### DOCUMENT SECTION

****

Sunday, September 23, 2012

From the Inside Out

Oh hey there...

I have been in somewhat of an off season on here. Life has been hectic and busy, but more important amazing and beautiful.

This blog post has been on my heart for awhile, and it just keeps reappearing. Hence why I am here typing these words right now.  I wrote a post awhile ago about how I truly believe people can change. Under the circumstances that they are changing for themselves, not anyone else. Consider this Part two of that post...

It is alarming and beautiful to see God work in a persons life, and truly change who they are. I guess it is something I never really noticed before I dove completely and utterly into a relationship with our Savior. Or I guess you can really say I was pushed in by Him, but that's OK. I will take it however you want to look at it.

I found us in a photograph
I saw me and I had to laugh
You know, I'm not who I was
-- Brandon Heath, I'm Not Who I Was

I am absolutely in love with this song. Really, you should give it a listen because it really gives me hope, and happiness. I hope it can do the same for you. I don't know how many times I have looked back on a photograph, and realized how much I have changed.  You have probably changed over the years and experience this same feeling.

The amazing part of it all, is when I think back to the actual WHO I was in those picture. What I stood for, who I was trying to be, hiding behind a mask of who I thought I should be. Never really knowing, always seeking...that was me. We have all been there before, some of us are there right now and some will never stop seeking who they are and true happiness.

But this post isn't really about me. I want to focus more on the good I have seen Him do in others.I want those of you who haven't accepted Christ, or are just wanting to change, that it is more than possible. No person is too messed up for Him, no situation too big, nor small.

I think some of my favorite stories are from the people I went to college with. I have seen Him use people who I never thought would change. People who used girl after girl to their advantage. People who were drunk pretty much every time I saw them. Which happens more often than not in a college setting. It is such a beautiful thing to see them in their life now. To see them go from that life to one over flowing with His love, and His work. It is truly breath taking.

****

### SOURCE DATA
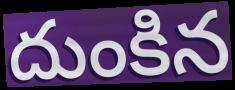
దుంకిన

****

### SET PROBLEM 1
In the blog post, which song does the writer quote, and who is credited as its artist?
### SET PROBLEM 2
Pick up the blog post on change right after its final sentence and carry it on in the same voice.

### WRITTEN REPLY 1
"I'm Not Who I Was," credited to Brandon Heath.

### WRITTEN REPLY 2
I have seen forgiveness blossom out of the most unforgiving events. I have forgiven more than I have ever thought I am capable. I have learned how to love unconditionally, push judgements aside and look at the world in a sunny side up fashion

I know some of you are thinking, "I don't need this God guy in my life to be a good person." I wish I could explain it, but I can't put it into words the difference it is when He is put at the center of your life. It really does feel like falling in love. Falling in love with Christ is like falling in love with someone who will never leave you, forsake you, or stop loving you. Finding a actual human being like this is impossible. That is what makes His love for you so worth wild, so amazing, so pure.

Are you ready to take the dive? It isn't easy, it can be scary, but the reward, His love is worth every second of it. I know I have said this before, but if you would have told me about a year ago that I would be sitting here writing this, living the life I have right now, I would have called you crazy. That's the beauty of Him, He knows how to use you in ways you never knew you were capable of. He is just waiting for you to jump in, embrace Him and experience the life changing love that he provides.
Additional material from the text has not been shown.